Small Language Models & Why They're (Possibly) Better Than LLMs
Will they replace LLMs?
Lately, LLMs have been the talk of the town, with companies racing to outdo their competitors by introducing new LLMs or announcing improvements. While these models are great at a variety of tasks like answering questions and summarizing and translating texts, they have significant drawbacks, driving more attention towards small language models or SLMs.
The Problems with LLMs
In addition to steep computational costs, LLMs have large memory requirements and high energy consumption. They're trained on millions and millions of data points, and training, maintaining, and deploying them is quite resource-intensive, leading to high costs, especially for enterprises. These large models have also been known to introduce bias and might not always be factually correct.
Plus, they have massive water footprints. For instance, OpenAI's ChatGPT consumes roughly 500mm of water (roughly what's present in a 16-ounce bottle) for every 5-50 prompts it's asked. Similarly, Microsoft's global water consumption jumped to almost 1.7 billion gallons a year (a 34% increase from 2021 to 2022), while Google's water consumption grew by 20% in the same time frame.
All of these drawbacks have drawn more interest towards small language models.
What are Small Language Models?
Small or pre-trained language models are early iterations of language models that ultimately led to the development of their larger counterparts. However, recent studies suggest that these small models have started to match and even outperform LLMs in a range of applications.
According to recent research, techniques such as transfer learning and knowledge distillation from larger to smaller models result in models that offer similar performance for tasks like analysis, summarization, and translation while using just a fraction of the computational resources. So, for applications such as text summarizing, translation and sentiment analysis, SLMs perform almost as well as LLMs. These improvements in performance can be seen with models such as DeepMind's Chinchilla and Stanford's Alpaca model which can give their larger counterparts a run for their money.
Benefits of SLMs
The most prominent benefits of SLMs include the following:
More efficient to train: Small models need less data for training purposes and they don't need very powerful hardware, which helps companies save money.

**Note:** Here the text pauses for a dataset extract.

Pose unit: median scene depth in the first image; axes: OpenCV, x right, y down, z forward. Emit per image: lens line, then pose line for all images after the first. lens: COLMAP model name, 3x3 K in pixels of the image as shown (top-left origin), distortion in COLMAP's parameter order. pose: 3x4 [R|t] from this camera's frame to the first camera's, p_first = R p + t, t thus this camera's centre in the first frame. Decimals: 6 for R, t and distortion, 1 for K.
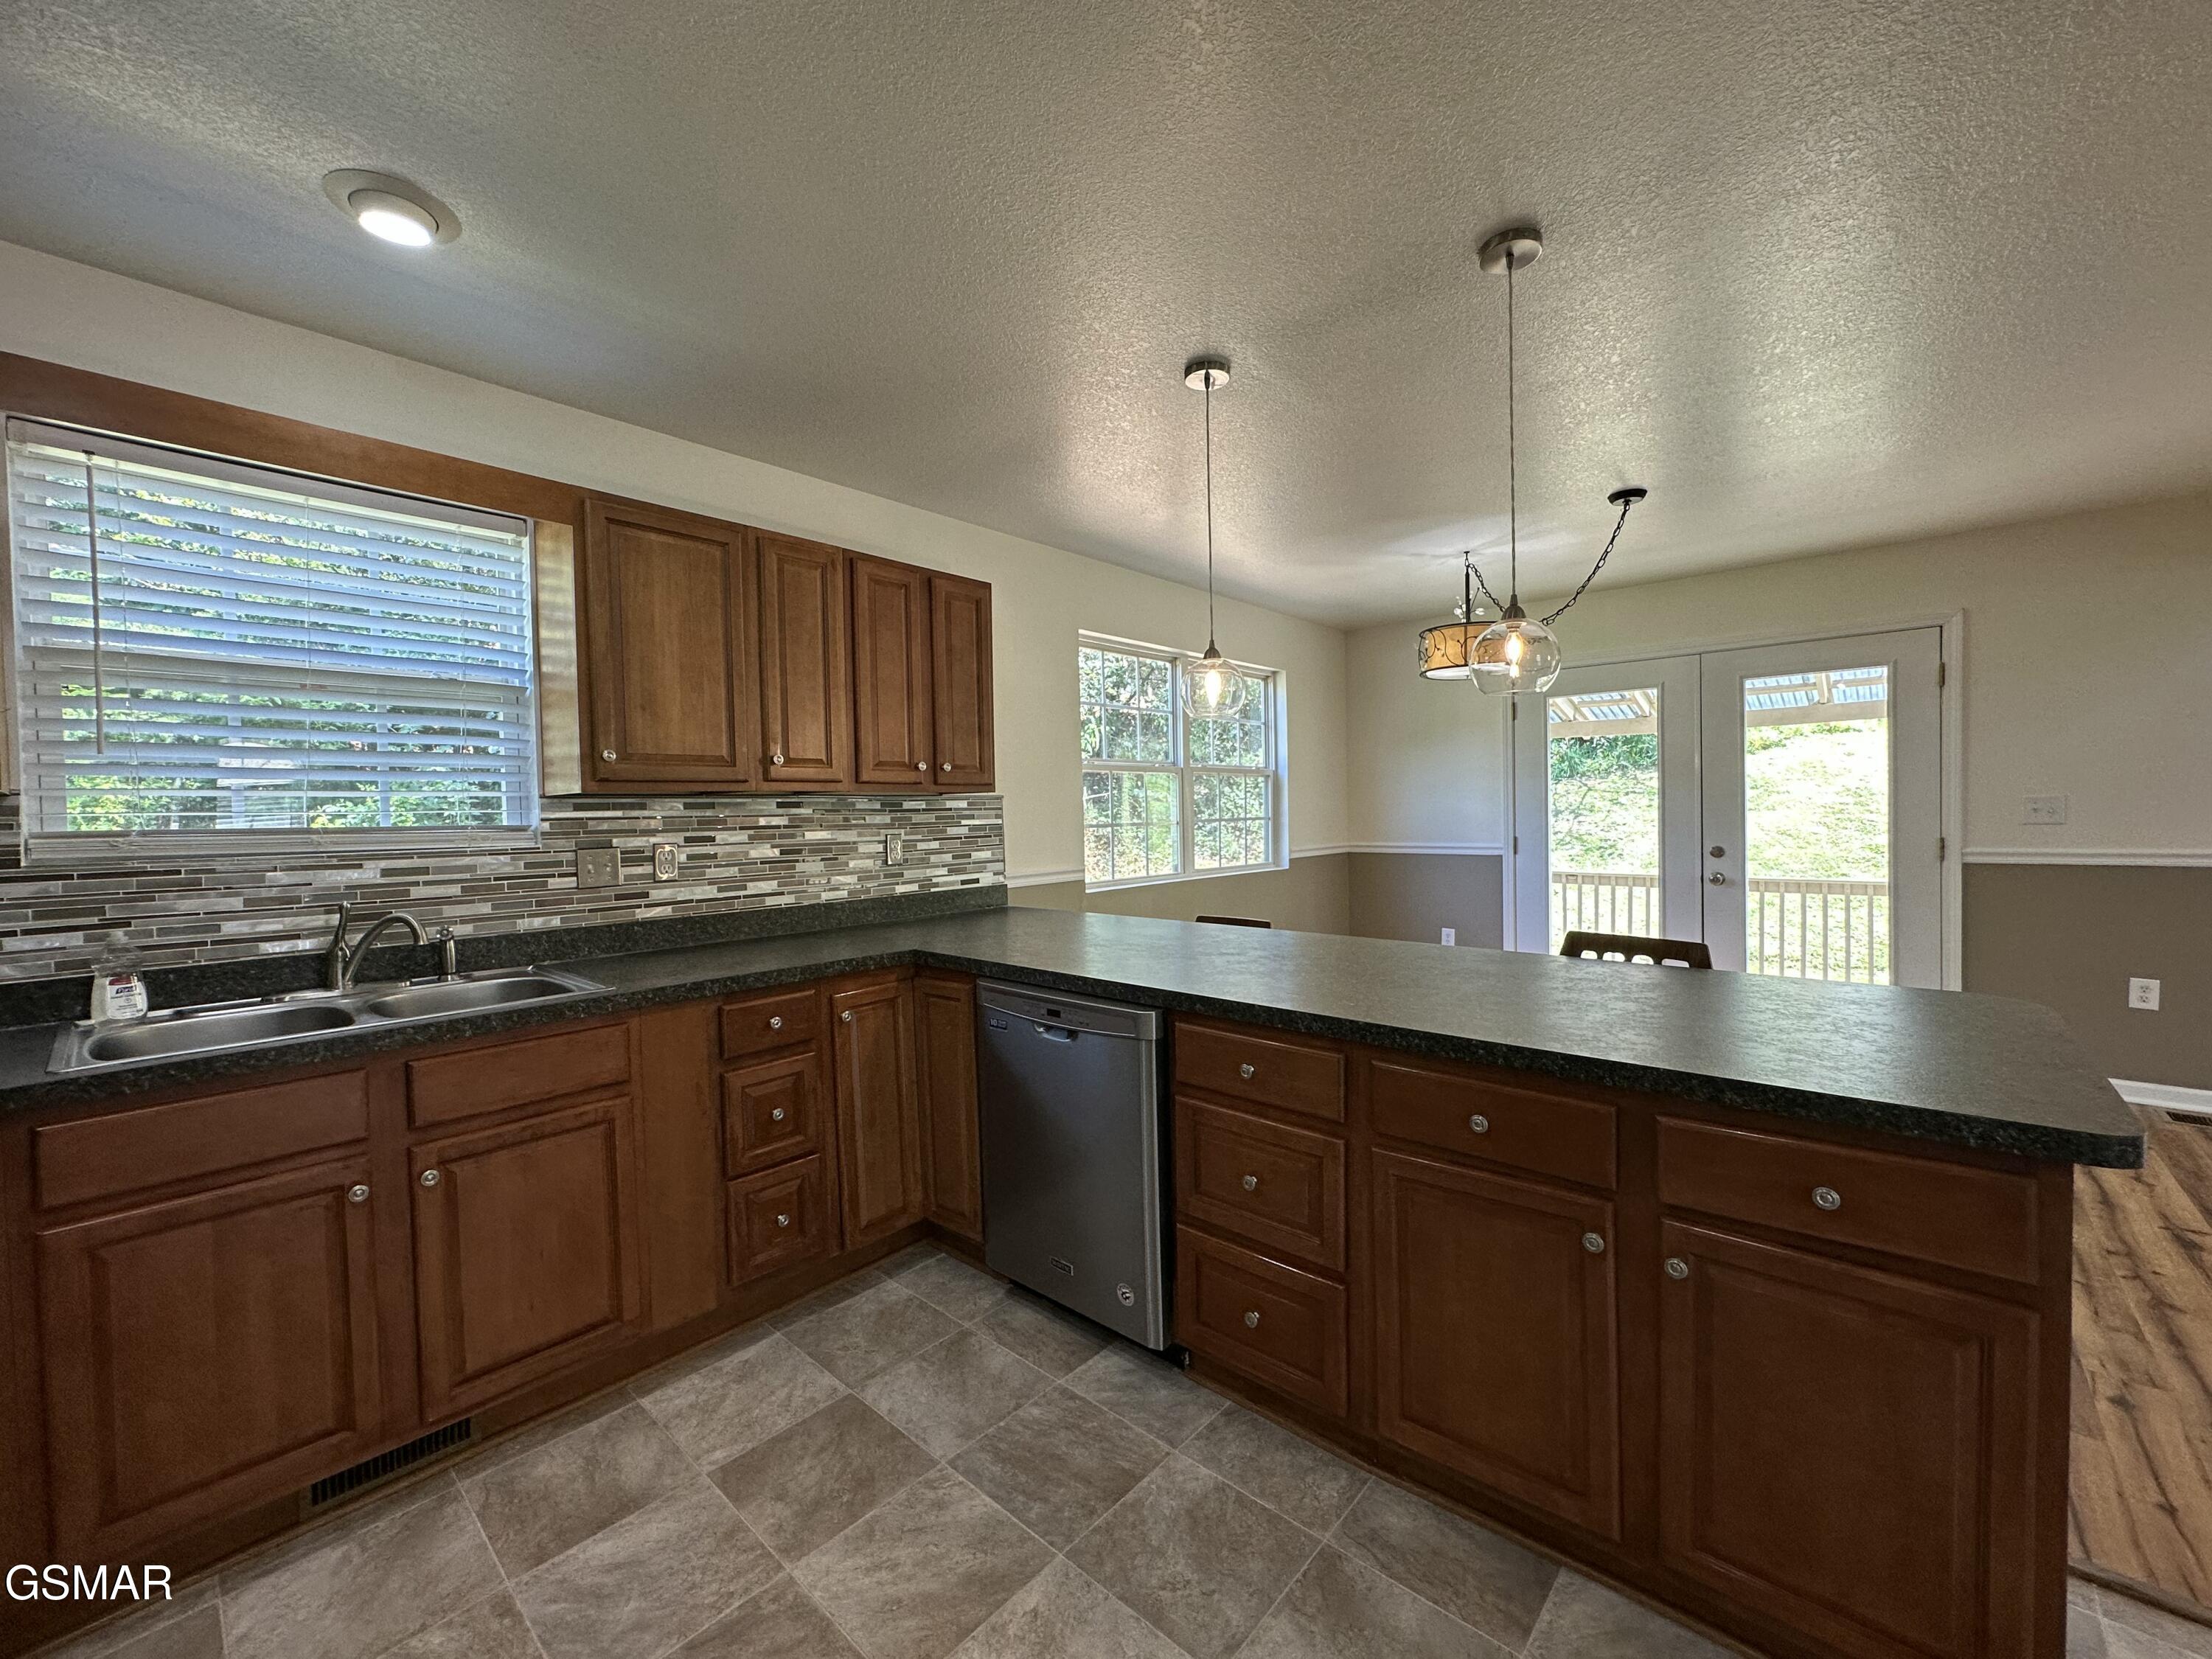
lens RADIAL K [[884.9, 0, 1106.0], [0, 884.9, 829.5], [0, 0, 1]] dist [-0.003382, 0.000831]
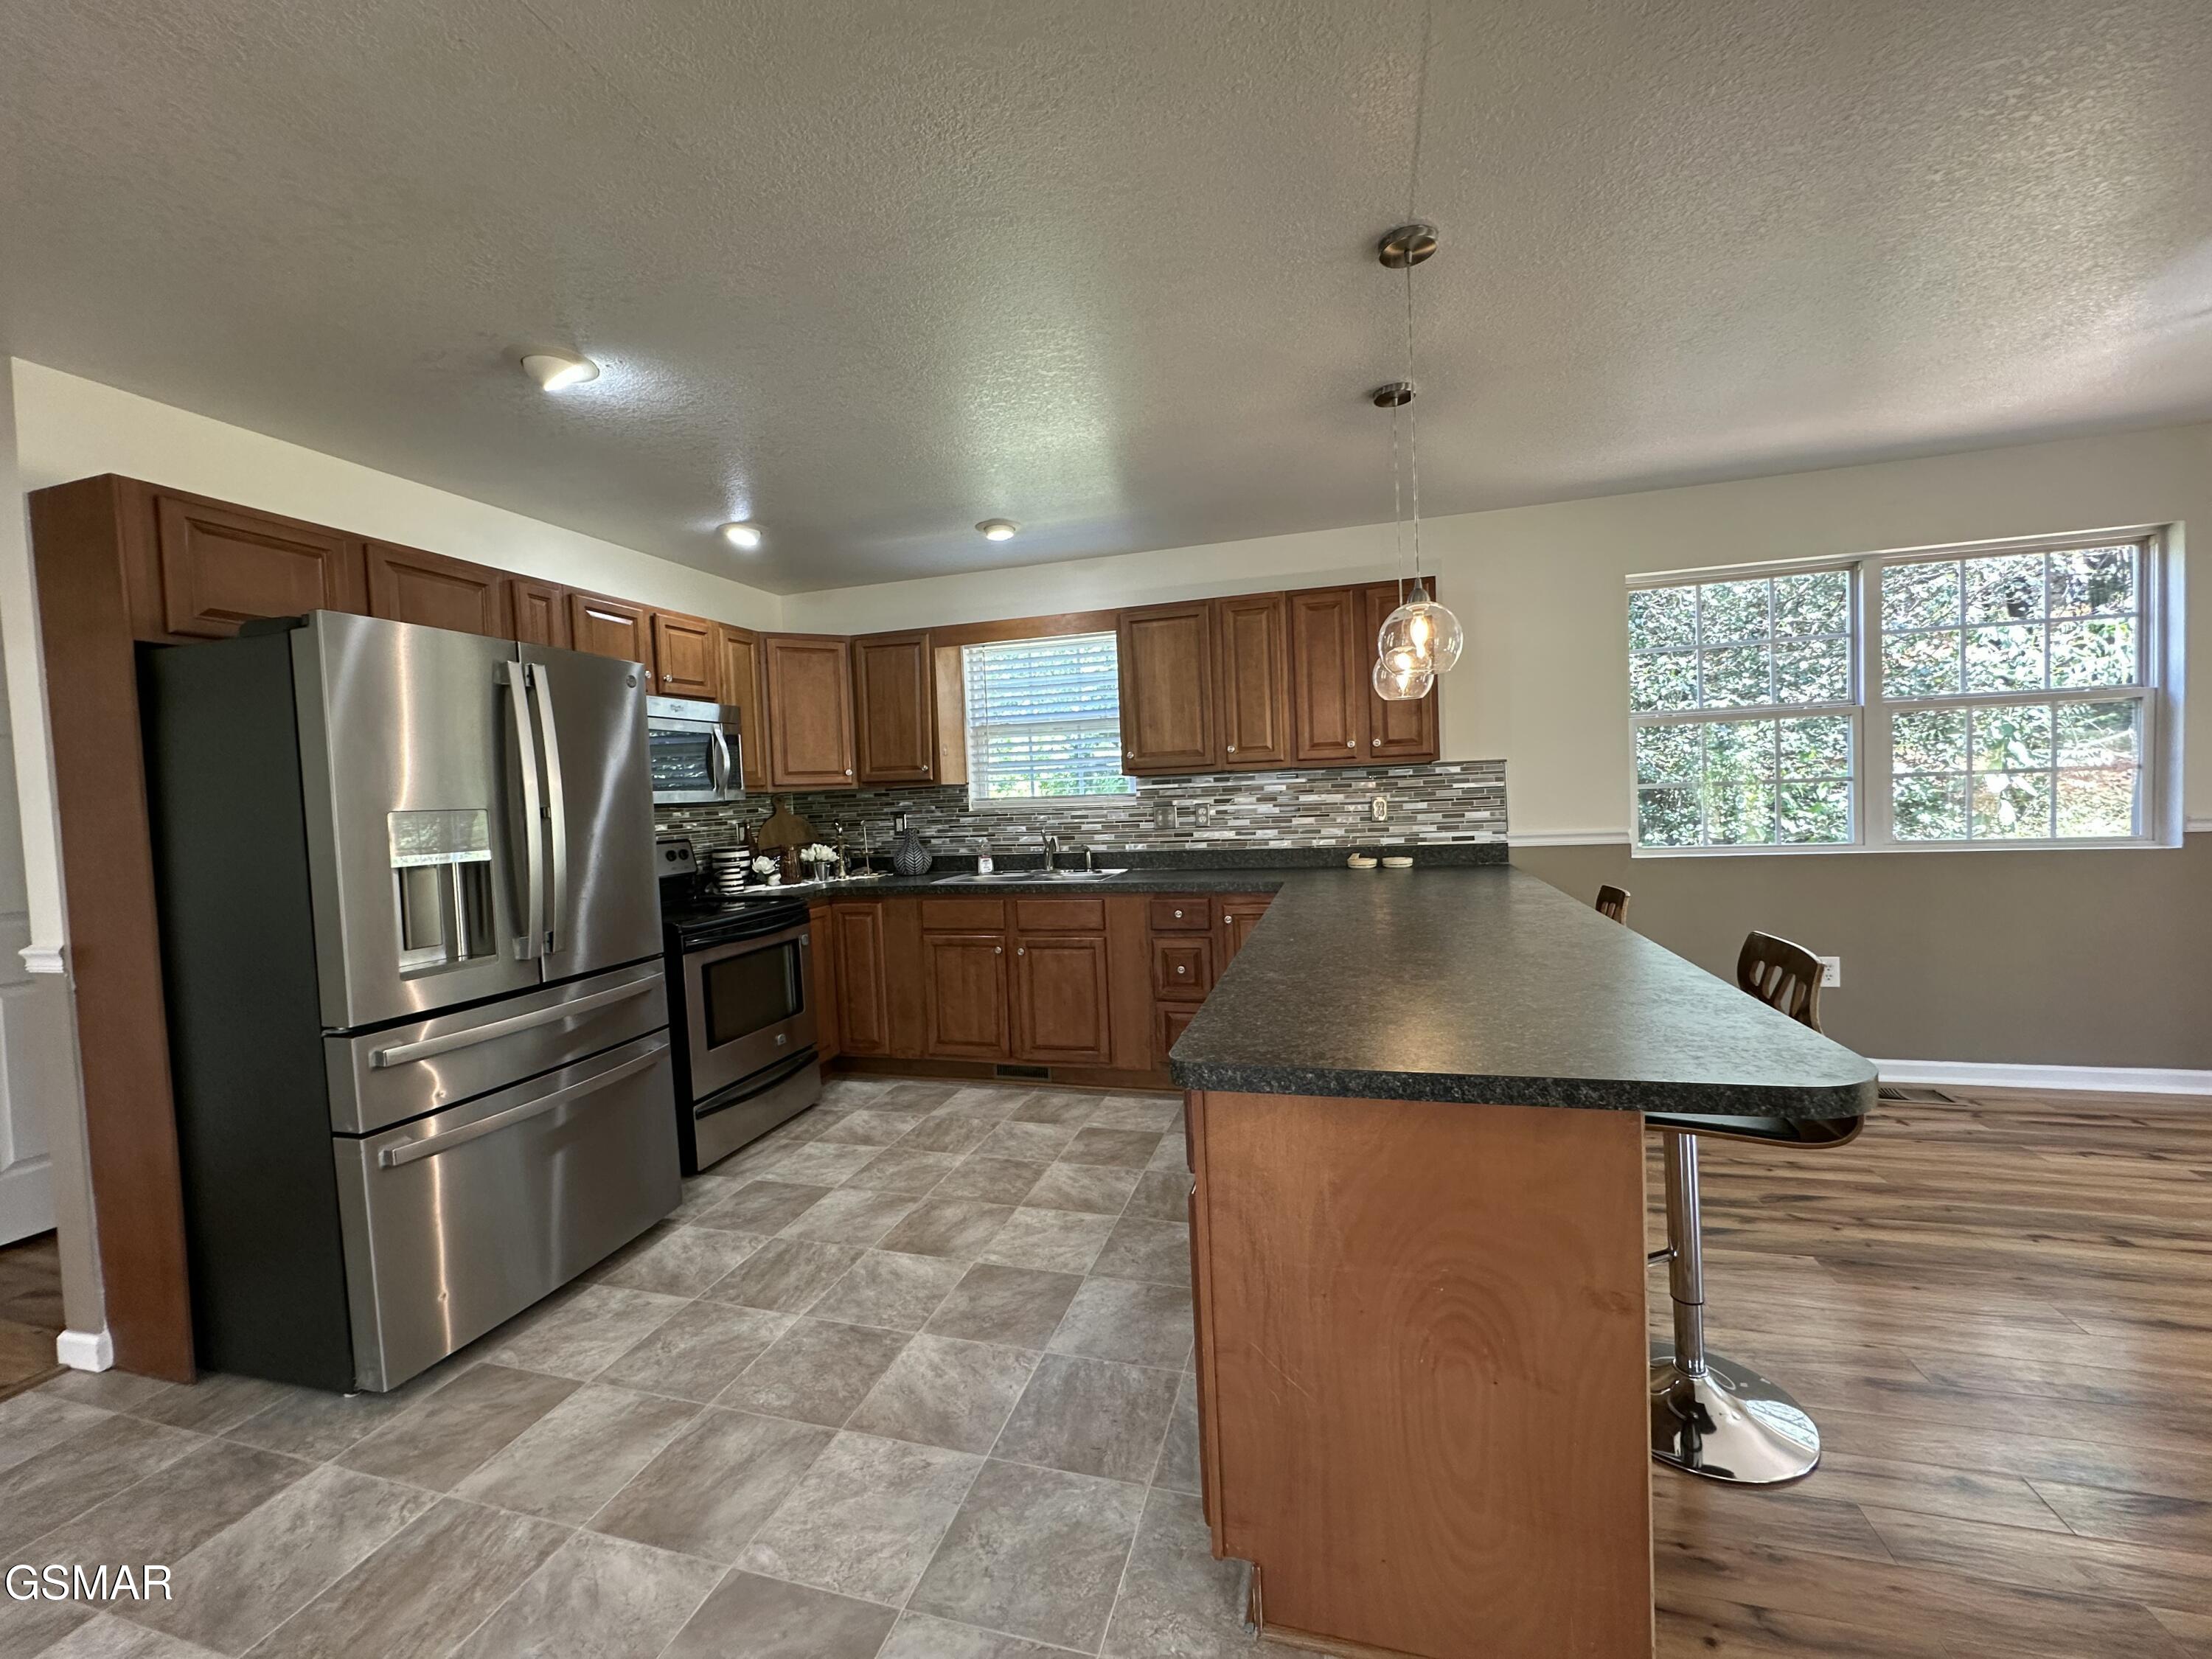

Accurate: Given their smaller scale, small language models are less likely to generate incorrect information or exhibit biases. Plus, you can train them on more specific datasets to get more accurate results.
Less potential vulnerabilities: Compared to LLMs, smaller models have fewer parameters and a smaller codebase, which reduces the chances of attack for malicious actors. Plus, points of entry for breaches are reduced significantly, making these small models more secure.
What's next?
Google has recently proposed two techniques (Flan and UL2R) that have shown great potential in improving the performance of smaller language models without massive computational resources. UL2R is an extra stage of pre-training that improves performance across various tasks while Flan involves fine-tuning the model on more than 1.8K instructions. In addition to improving performance, both of these techniques demonstrate that smaller models can offer excellent performance without a large-scale investment, thereby paving the way for AI models to be easily integrated into our everyday technology.